According to the legal community on the 7th, the Supreme Court's 2nd Division (Presiding Justice Ahn Cheol-sang) will hold a verdict hearing on the extraordinary appeal case regarding the illegal confinement charges against the late Park In-geun, former director of Busan Hyeongjebokjiwon, on the 11th.


Hyeongjebokjiwon, established under the pretext of 'rehabilitating vagrants,' operated like a detention facility from 1975 to 1987, where citizens were illegally confined, and forced labor, beatings, and sexual assaults were allegedly committed within the facility. According to Hyeongjebokjiwon's own records, the death toll reached 513, and some bodies were secretly buried, with their exact locations still unknown.
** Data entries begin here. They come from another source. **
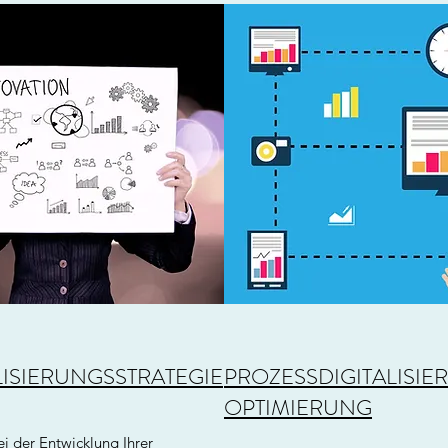
ISIERUNGSSTRATEGIE
PROZESSDIGITALISI
OPTIMIERUNG
i der Entwicklung Ihrer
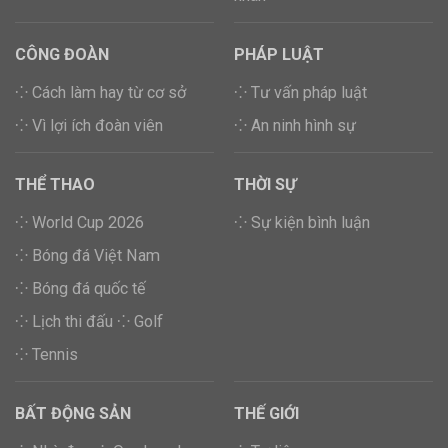
CÔNG ĐOÀN
PHÁP LUẬT
⁘ Cách làm hay từ cơ sở
⁘ Tư vấn pháp luật
⁘ Vì lợi ích đoàn viên
⁘ An ninh hình sự
THỂ THAO
THỜI SỰ
⁘ World Cup 2026
⁘ Sự kiện bình luận
⁘ Bóng đá Việt Nam
⁘ Bóng đá quốc tế
⁘ Lịch thi đấu
⁘ Golf
⁘ Tennis
BẤT ĐỘNG SẢN
THẾ GIỚI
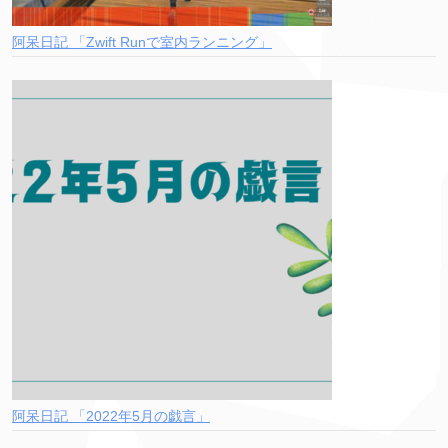
阿呆日記 「Zwift Runで室内ランニング」
阿呆日記 「2022年5月の戯言」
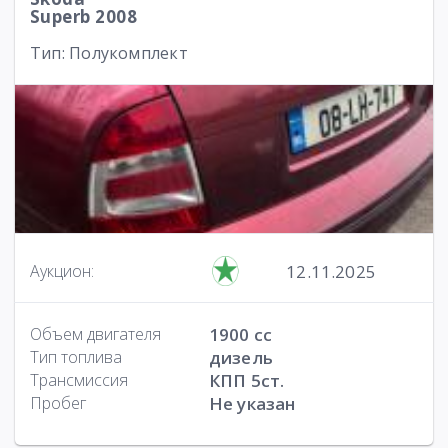
Superb 2008
Тип: Полукомплект
12.11.2025
Аукцион:
Объем двигателя
1900 cc
Тип топлива
дизель
Трансмиссия
КПП 5ст.
Пробег
Не указан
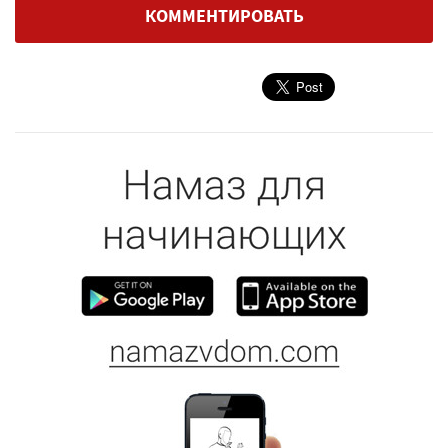
КОММЕНТИРОВАТЬ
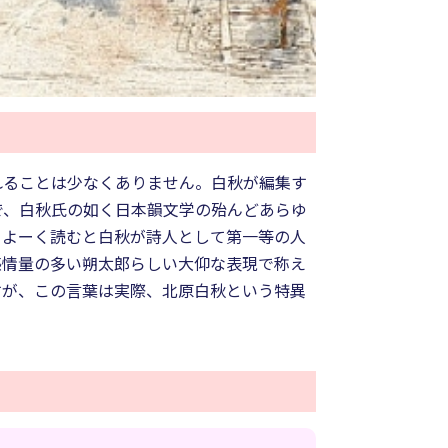
れることは少なくありません。白秋が編集す
で、白秋氏の如く日本韻文学の殆んどあらゆ
、よーく読むと白秋が詩人として第一等の人
感情量の多い朔太郎らしい大仰な表現で称え
すが、この言葉は実際、北原白秋という特異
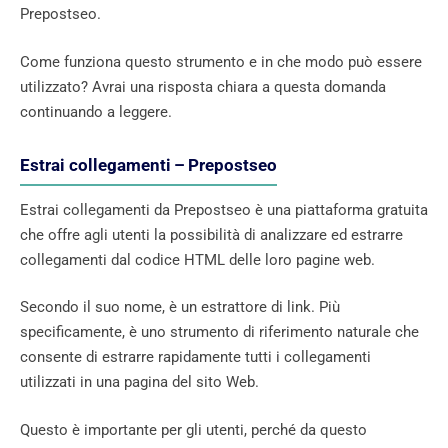
Prepostseo.
Come funziona questo strumento e in che modo può essere
utilizzato? Avrai una risposta chiara a questa domanda
continuando a leggere.
Estrai collegamenti – Prepostseo
Estrai collegamenti da Prepostseo è una piattaforma gratuita
che offre agli utenti la possibilità di analizzare ed estrarre
collegamenti dal codice HTML delle loro pagine web.
Secondo il suo nome, è un estrattore di link. Più
specificamente, è uno strumento di riferimento naturale che
consente di estrarre rapidamente tutti i collegamenti
utilizzati in una pagina del sito Web.
Questo è importante per gli utenti, perché da questo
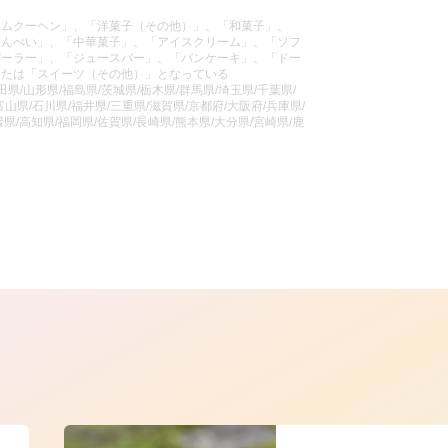
ームクーヘン」、「洋菓子（その他）」、「和菓子」、
せんべい」、「中華菓子」、「アイスクリーム」、「ソフ
パーラー」、「ジュースバー」、「パンケーキ」、「ドー
または「スイーツ（その他）」となっている
県/山形県/福島県/茨城県/栃木県/群馬県/埼玉県/千葉県/
山県/石川県/福井県/三重県/滋賀県/京都府/大阪府/兵庫県/
県/高知県/福岡県/佐賀県/長崎県/熊本県/大分県/宮崎県/鹿
ら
Director Park was indicted on charges including illegal confinement, but in 1989, the Supreme Court acquitted him, ruling that his actions were the lawful detention of vagrants under government directives at the time, thus constituting a justifiable act under criminal law. However, 29 years later, in 2018, then Prosecutor General Moon Moo-il filed an extraordinary appeal on Park's case following recommendations from the Prosecutorial Reform Committee under the Supreme Prosecutors' Office. An extraordinary appeal is an emergency remedy procedure where the Prosecutor General requests the Supreme Court to reopen a retrial when illegalities are found in a finalized criminal judgment.


Even if the extraordinary appeal trial acknowledges problems with the past ruling, the effect of Park's acquittal, which has already been finalized, will not change. However, if the Supreme Court points out issues in the previous judgment, it will open the door for Hyeongjebokjiwon victims to seek not only restoration of honor but also claim damages against the state and others based on that.


In the first hearing held last October, the prosecution argued, "Isolating victims from society and detaining them indefinitely violates the principles of prohibition of excess and due process," and stated, "The 'act under the law' stipulated in Article 20 of the Criminal Act means actions that are lawful and constitutional."